Baking with a conventional oven (no fan)
Bake 2-2.5 oz cookies at 325F (163C) for 11-13 minutes
Baking with a convection oven (fan)
Bake 2-2.5 oz cookies at 350F (177C) for 10-12 minutes
How to make cookies ahead of time
The cookie dough can also be made ahead of time. Just finish the cookie dough, scoop the dough balls onto a cookie sheet and place it in the fridge to firm up for half an hour. Then place the cookie dough balls in an airtight container or bag and freeze for up to a few months.
Before baking, bring them back to room temperature and bake accordingly or reduce oven temperature by 25f and add a few extra minutes to baking time if baking frozen.
How to store cookies
Everyone loves a warm cookie but honestly I loved these fully cooled too and I even loved them chilled while they were thawing. They’re definitely more chewy after they’ve cooled.
Store them in an airtight container or bag at room temperature for 2-3 days or a few weeks in the freezer. Feel free to microwave them for 5-10 seconds before serving again.
Frequently Asked Questions
I haven’t tested these with dairy free butter but all of my recipes that I have tested have worked with dairy free butter so I don’t see why it wouldn’t work.
I haven’t tested these with gluten-free flour but all of my recipes that I have tested have worked with gluten-free flour so I don’t see why it wouldn’t work. I recommend a 1:1 gluten-free substitute like King Arthur or Bob’s red mill.
You can, I just wanted some melty pools of chocolate in the cookie so I used both. The cookie may spread a little bit less without the chopped up dark chocolate though.
Thanks so much for reading today’s post, if you have any questions just comment down below. Make sure to leave it in the comment section because I can’t answer in the rating section.
If you make these fun little mini egg cookies, I’d love it if you left a star rating for me. If it’s less than five stars, please leave a comment with the rating so I know why! 🙂
As always, have a blessed day and happy baking!
- 1/2 cup (113g) salted butter, melted
- 2/3 cup (132g) light brown sugar, lightly packed
- 1 large egg, room temperature
- 1 cup (120g) all-purpose flour, spooned and leveled
- 2 tsp baking powder
- 1/4 tsp fine sea salt
- 1 Tbsp (10g) unsweetened cocoa powder (I use dutch-process)
- 1 Tbsp (10g) cornstarch
- 2 oz dark chocolate, chopped
- 3 oz Cadbury eggs, crushed
- Place the Cadbury eggs in a ziplock bag and smash them with a meat tenderizers or a rolling pin to crush them. They roll around if you try to cut them with a knife.

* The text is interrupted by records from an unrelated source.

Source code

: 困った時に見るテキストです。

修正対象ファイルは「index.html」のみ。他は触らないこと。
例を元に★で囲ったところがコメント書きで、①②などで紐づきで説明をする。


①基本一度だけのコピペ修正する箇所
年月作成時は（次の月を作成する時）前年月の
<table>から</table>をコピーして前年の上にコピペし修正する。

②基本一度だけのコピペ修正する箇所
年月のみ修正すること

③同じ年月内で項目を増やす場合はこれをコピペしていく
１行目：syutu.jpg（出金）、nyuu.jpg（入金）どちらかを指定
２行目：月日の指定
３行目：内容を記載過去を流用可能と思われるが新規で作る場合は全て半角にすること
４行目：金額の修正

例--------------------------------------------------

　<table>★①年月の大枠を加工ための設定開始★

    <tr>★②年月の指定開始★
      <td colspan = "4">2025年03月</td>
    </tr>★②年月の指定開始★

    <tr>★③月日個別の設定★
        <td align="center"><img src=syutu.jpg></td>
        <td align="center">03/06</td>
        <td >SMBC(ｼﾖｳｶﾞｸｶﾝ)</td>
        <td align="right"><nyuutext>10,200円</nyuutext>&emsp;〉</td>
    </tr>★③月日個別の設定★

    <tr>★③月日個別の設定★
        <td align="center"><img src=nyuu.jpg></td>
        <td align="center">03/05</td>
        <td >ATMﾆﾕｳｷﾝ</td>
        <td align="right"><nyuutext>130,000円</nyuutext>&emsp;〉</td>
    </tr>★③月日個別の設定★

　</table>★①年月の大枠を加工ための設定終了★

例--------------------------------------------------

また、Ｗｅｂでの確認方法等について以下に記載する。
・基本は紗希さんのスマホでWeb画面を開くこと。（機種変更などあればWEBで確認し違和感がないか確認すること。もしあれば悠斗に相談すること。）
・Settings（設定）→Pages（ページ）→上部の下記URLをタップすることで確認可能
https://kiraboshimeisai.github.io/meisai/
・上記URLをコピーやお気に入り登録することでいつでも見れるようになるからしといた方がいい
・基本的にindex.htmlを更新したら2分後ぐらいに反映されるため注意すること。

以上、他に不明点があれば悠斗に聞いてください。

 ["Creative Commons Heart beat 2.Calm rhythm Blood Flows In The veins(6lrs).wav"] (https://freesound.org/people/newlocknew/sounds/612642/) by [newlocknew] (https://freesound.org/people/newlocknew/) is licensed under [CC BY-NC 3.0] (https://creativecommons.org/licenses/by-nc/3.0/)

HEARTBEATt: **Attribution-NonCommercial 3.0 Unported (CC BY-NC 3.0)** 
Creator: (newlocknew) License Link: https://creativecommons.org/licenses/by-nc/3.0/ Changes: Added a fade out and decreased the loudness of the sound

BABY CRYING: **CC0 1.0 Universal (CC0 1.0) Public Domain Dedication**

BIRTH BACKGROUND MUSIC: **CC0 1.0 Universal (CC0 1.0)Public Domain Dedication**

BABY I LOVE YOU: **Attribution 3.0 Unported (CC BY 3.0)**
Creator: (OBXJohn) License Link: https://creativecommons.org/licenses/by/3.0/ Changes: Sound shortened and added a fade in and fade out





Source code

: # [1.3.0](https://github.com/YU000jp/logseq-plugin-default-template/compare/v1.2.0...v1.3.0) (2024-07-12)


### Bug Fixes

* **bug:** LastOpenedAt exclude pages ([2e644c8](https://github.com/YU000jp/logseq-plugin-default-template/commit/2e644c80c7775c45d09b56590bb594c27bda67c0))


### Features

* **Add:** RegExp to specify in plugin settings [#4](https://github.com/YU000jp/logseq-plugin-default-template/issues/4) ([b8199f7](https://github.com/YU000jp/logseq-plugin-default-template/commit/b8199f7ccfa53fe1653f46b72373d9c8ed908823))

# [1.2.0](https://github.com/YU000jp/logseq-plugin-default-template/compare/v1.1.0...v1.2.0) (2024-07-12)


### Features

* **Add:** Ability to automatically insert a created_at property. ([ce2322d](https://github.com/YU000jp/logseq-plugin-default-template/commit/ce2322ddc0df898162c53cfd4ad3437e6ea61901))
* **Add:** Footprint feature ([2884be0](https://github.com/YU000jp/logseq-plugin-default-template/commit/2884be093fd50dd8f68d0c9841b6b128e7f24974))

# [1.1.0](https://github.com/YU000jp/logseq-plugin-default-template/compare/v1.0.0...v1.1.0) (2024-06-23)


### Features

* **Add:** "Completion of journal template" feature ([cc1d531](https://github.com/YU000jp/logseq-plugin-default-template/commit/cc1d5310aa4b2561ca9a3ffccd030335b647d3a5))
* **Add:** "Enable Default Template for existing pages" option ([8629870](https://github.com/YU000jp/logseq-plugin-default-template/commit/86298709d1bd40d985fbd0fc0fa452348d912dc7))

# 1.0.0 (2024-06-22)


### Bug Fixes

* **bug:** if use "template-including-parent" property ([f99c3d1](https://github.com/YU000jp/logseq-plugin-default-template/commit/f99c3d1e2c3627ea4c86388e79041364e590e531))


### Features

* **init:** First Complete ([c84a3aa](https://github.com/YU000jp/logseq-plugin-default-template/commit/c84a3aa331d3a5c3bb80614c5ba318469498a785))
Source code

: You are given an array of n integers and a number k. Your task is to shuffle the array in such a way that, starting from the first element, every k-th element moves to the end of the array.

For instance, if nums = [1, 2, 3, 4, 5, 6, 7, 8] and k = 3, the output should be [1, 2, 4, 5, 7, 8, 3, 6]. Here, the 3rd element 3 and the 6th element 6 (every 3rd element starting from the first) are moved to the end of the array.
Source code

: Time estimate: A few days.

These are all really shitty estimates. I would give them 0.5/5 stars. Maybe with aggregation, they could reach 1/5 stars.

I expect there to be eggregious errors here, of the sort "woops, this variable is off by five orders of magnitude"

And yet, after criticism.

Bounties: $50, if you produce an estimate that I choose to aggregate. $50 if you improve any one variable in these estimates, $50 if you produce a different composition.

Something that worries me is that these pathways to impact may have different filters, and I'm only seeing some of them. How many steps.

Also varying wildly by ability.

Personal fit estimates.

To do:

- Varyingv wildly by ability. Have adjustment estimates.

- In a medium bowl, melt the butter and whisk it with the light brown sugar just until it's combined.
- Add the egg and vanilla and whisk aggressively for 2-3 minutes, until the mixture is smooth and has lightened in color.
- Add the flour, baking powder and salt and fold the mixture just until the last streak of flour is combined.
- Split the dough in half, into two separate bowls. Each bowl should have 7.5 ounces of batter. Add the cornstarch to one and the cocoa powder to the other, folding the mixtures just until there's only a few streaks left.
- Add half of the chopped chocolate and half of the chopped Cadbury eggs to each batter and fold just until they're evenly distributed and there's no more streaks of dry ingredients.
- Refrigerate both of the bowls of dough for 30 minutes.
- Use a 2 ounce cookie scooper to alternate scooping each dough a few times so they're marbled (see photos).
- Place the marbled cookie dough balls on a cookie sheet and refrigerate for another 15-30 minutes. Preheat the oven to 350F (180C) convection [or 325F (163C) conventional].
- Bake 2 ounce cookies for 12 minutes, remove them from the oven and tap on the counter gently. Use a round biscuit cutter to scoot them so they're perfectly round (if needed).
You could also make these without marbling, just skip the steps where you separate the dough into two and use either 2 Tablespoons of cornstarch for vanilla cookies or 2 Tablespoons of cocoa powder for chocolate cookies.